Third Quantization for Order Parameters (II): Local Field Quantization in Superconducting Quantum Circuits

TL;DR

This paper derives a microscopic basis for the quantum behavior of superconducting transmission-line resonators, extending third quantization to local phases, and unifies circuit element quantization with underlying electron-phonon physics.

Contribution

It develops a microscopic derivation of local superconducting phase quantization, linking macroscopic circuit variables to microscopic parameters, and extends third quantization to spatially local order parameters.

Findings

Quantitative relations between current, voltage, and local superconducting phase.

Local phase becomes a genuine quantum variable after low-energy restriction.

Unified microscopic framework for superconducting circuit element quantization.

Abstract

The quantization of superconducting transmission-line resonators is usually introduced phenomenologically by modeling the resonator as an effective LC circuit and imposing canonical commutation relations on macroscopic variables such as charge and flux. Although this approach is highly successful, it leaves open why these macroscopic variables should obey quantum commutation relations and how this behavior emerges from the superconducting state.
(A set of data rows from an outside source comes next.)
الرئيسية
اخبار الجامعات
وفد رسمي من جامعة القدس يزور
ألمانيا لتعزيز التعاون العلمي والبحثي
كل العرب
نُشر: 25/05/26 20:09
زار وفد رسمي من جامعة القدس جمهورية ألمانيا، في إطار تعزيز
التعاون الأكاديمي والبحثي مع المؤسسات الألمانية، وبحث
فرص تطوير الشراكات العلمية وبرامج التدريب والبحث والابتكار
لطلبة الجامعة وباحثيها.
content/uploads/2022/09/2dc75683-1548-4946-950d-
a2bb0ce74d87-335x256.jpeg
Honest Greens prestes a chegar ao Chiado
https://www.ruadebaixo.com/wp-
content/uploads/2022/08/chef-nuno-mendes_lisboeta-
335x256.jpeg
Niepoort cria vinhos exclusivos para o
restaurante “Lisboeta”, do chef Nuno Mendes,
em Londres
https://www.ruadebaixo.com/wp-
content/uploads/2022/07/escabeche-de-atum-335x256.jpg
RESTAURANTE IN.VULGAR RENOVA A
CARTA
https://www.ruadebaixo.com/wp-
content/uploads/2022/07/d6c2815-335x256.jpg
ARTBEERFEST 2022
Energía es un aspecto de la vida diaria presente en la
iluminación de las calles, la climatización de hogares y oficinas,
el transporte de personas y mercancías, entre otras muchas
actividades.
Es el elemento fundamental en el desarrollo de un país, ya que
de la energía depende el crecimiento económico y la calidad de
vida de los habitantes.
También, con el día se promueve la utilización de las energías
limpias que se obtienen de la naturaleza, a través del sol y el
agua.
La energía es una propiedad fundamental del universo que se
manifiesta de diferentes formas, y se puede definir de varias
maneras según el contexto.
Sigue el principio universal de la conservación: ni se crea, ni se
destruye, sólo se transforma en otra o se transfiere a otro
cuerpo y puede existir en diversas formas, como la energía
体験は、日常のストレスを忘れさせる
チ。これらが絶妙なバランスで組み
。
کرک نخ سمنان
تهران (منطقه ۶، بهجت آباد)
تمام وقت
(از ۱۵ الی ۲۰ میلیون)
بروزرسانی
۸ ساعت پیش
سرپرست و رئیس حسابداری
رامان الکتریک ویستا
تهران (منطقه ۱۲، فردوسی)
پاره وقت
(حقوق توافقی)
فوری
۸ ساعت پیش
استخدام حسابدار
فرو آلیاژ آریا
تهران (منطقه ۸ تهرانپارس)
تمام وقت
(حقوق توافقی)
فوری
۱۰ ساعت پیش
In this work, starting from the microscopic pairing Hamiltonian underlying BCS superconductivity, we derive the low-energy effective Hamiltonian of a circuit-QED architecture containing a superconducting transmission line with distributed capacitive and inductive elements. We establish quantitative relations between macroscopic observables, including current and voltage, and the spatially local superconducting phase, as well as the microscopic parameters of the electron-phonon system. We then extend the third quantization of the superconducting order parameter, introduced in Paper (I) for the global phase, to the spatially local case. This gives a macroscopic field quantization of the superconducting phase. We show that, after restriction to the low-energy excitation subspace, the local superconducting phase becomes a genuine quantum dynamical variable. Thus, the quantum behavior of transmission-line resonators need not be postulated at the macroscopic level, but follows from the third quantization of the superconducting order parameter. These results suggest that capacitive and inductive superconducting circuit elements share the same microscopic origin, providing a unified framework for superconducting circuit quantization.